I spent many years racing comfortably. I don’t mean that I sailed along, unaffected by the miles adding up. My stomach has always swirled with lake water; my butt, shoulders, and neck hurting; and my muscles aching. Not to mention the thirst and hunger and…the chafing. I was very good at giving off the appearance of being out of my comfort zone. But, I knew that I could stay just comfortable enough in that it wouldn’t hurt that bad.
I was unwilling to fully experience serious short term discomfort for big long term growth.
I love being comfortable. But, now I don’t let it happen by chance. I intentionally plan for times in my days and weeks that are dedicated purely to physical, emotional, mental, and spiritual comfort. I wear leggings with sneakers rather than jeans and heels.

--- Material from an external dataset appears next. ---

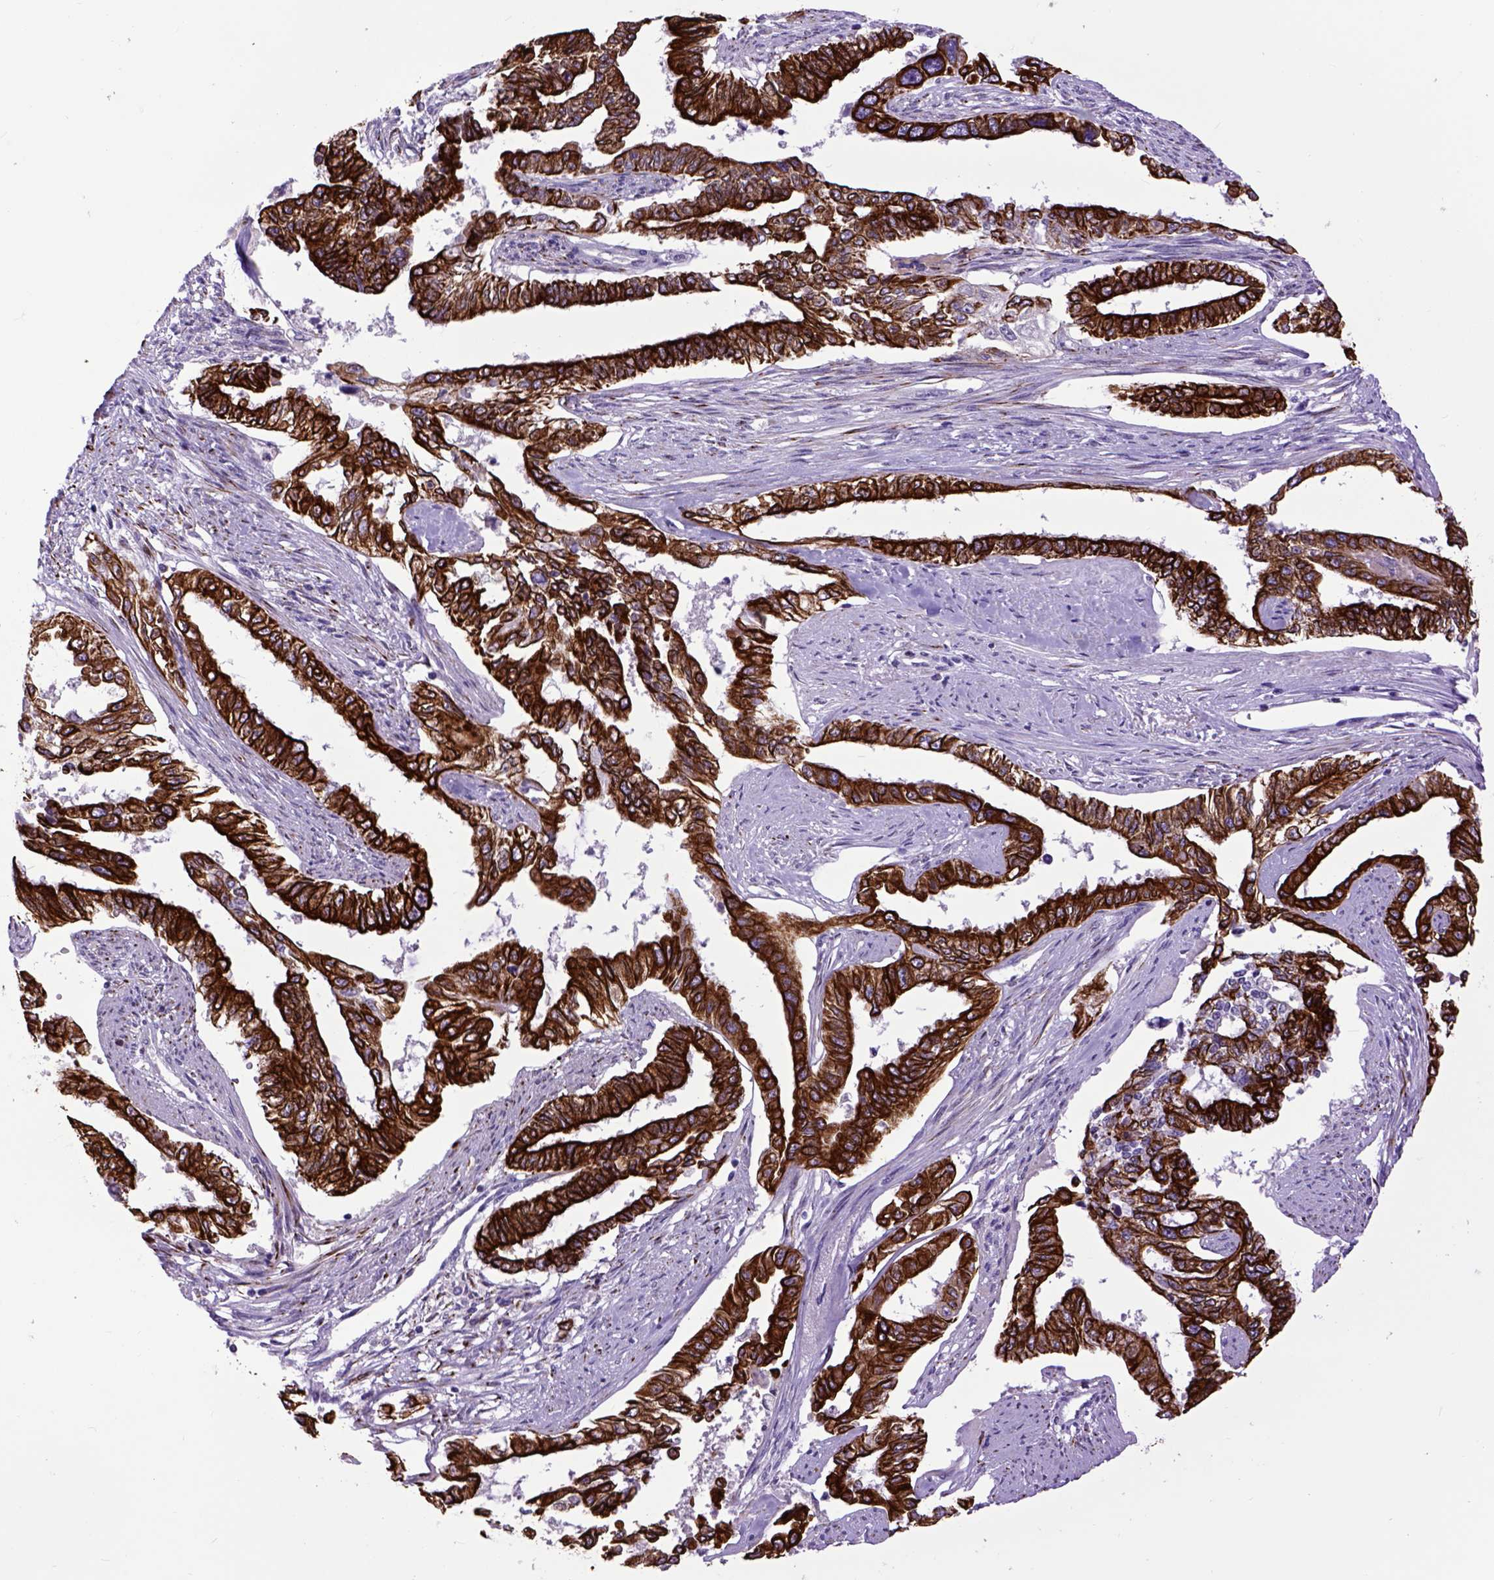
{"staining": {"intensity": "strong", "quantity": ">75%", "location": "cytoplasmic/membranous"}, "tissue": "endometrial cancer", "cell_type": "Tumor cells", "image_type": "cancer", "snomed": [{"axis": "morphology", "description": "Adenocarcinoma, NOS"}, {"axis": "topography", "description": "Uterus"}], "caption": "Immunohistochemical staining of endometrial cancer demonstrates strong cytoplasmic/membranous protein expression in about >75% of tumor cells.", "gene": "RAB25", "patient": {"sex": "female", "age": 59}}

I have a warm house with a cozy bed that I relish slipping into at the end of the day. I enjoy texts, calls, walks, dinners, and coffee with familiar friends each week. I have been with my husband for almost 20 years. I could go on and on expressing my gratitude for the comfort that I am blessed to have afforded in my life.
Having comfort zones and spending dedicated time there is not bad (as many social media memes might indicate). Comfortable places are spaces that we can rest our mind and soul. We can be refilled and refueled. We need comfort.

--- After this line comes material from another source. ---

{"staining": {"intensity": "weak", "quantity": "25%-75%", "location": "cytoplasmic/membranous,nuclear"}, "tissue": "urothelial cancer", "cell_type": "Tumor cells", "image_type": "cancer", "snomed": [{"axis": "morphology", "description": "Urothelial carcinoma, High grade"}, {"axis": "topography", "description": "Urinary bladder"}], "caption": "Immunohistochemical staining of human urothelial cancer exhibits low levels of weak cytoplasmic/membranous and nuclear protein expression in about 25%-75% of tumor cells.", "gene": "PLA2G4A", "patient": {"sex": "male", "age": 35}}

We also need discomfort. Comfort is not synonymous with happy or content. Sometimes a focus on familiarity (the comfort zone) is destructive. Your life is stifled when you refuse to leave your comfort zones. When you stop making decisions out of a desire to grow and instead let short term comfort be your guiding force.
When you sacrifice what you say you really want for the ease of what you want right now.
You don’t try new things.
You quit on an interval early.
You don’t stand up for yourself or others or causes you believe in.
You give up on your nutrition goals for the ease of the moment.
You stay in unhealthy relationships.
You honor comfort OVER your values and goals. You sell out on yourself. You give in to make it easy for right now, suspecting that it will catch up with you someday, while secretly hoping it won’t.
As you know, I love to learn and grow. But, I also believe it is important to discern between times of growth and times of comfort. I read self help books and mind numbing novels. I enjoy easy workouts and then am willing push the uncomfortable intervals. I work hard and schedule time to do nothing. I get stuff done without being too overly busy to enjoy leisurely time with friends and family.
I make it sound like I have the magic answer, like I have it all together. NOT AT ALL. But, I have and continue to practice. And I still fall short. But, I am okay with taking the chance that the discomfort will overwhelm me with pain and possibly even a little suffering.
Recently I realized there were many areas in my life that I was choosing short term comfort over honoring my top values and my goals. I was losing the separation of times of desired comfort versus times of needed growth. The lines were blurred. I felt confused, I felt flat.
I wrote my values down and hung them on my bathroom mirror were I could be reminded of what I follow in order to feel as my most authentic self. And it has helped immensely. Am I perfect now? Um, no. But I will keep practicing.
In order to be uncomfortable you have to be willing to feel. Once you are open to living in the moment and allowing all of the emotions to vibrate through your body you will realize that although often mildly unpleasant, discomfort is okay. You will survive it and then can feel accomplished and ready to thrive. You will know you can do it again.
When I started racing uncomfortably I learned what it felt like to give my all to something, to be truly uncomfortable. I am now more aware of times I want to hold back, make excuses, allow myself to sabotage, or justify my actions from a place of fear. I learned that I can be uncomfortable (often) and still be okay. I have taken this way of thinking into the rest of my life—going for no with article pitches, trying new coaching techniques, being more honest in my relationships, showing more vulnerability to my athletes, on social media, and in my book, and making more strict nutrition choices that honor my needs.
Recently, I had another breakthrough in the pool. As I swam intervals I told myself, “I don’t value comfort right now” on repeat. And BOOM. Faster efforts. This has now become my mantra during all of my hard efforts for all of my sports.
Embracing comfort and discomfort has made me more willing to admit how much I have to learn about how to love humanity more and live out my faith. I fully see how fortunate I am to have all of this comfort and I see how much more uncomfortable I need to be.
I encourage you to evaluate your life and see if you are making choices to honor short term comfort over needed learning and growth. Needed change. Make clear goals and stop blaming others and circumstances for your lack of reaching them. DECIDE to make the hard choices, to go all in on the intervals, to have the hard conversations. Let the feeling of discomfort surge in your body. Then, after you feel it fully and learn that you are still okay, go put on those comfy pants and crawl into a warm and cozy bed.
Rest. And get ready to do it all over again. With each choice you get a little stronger. With each heartbeat a little faster.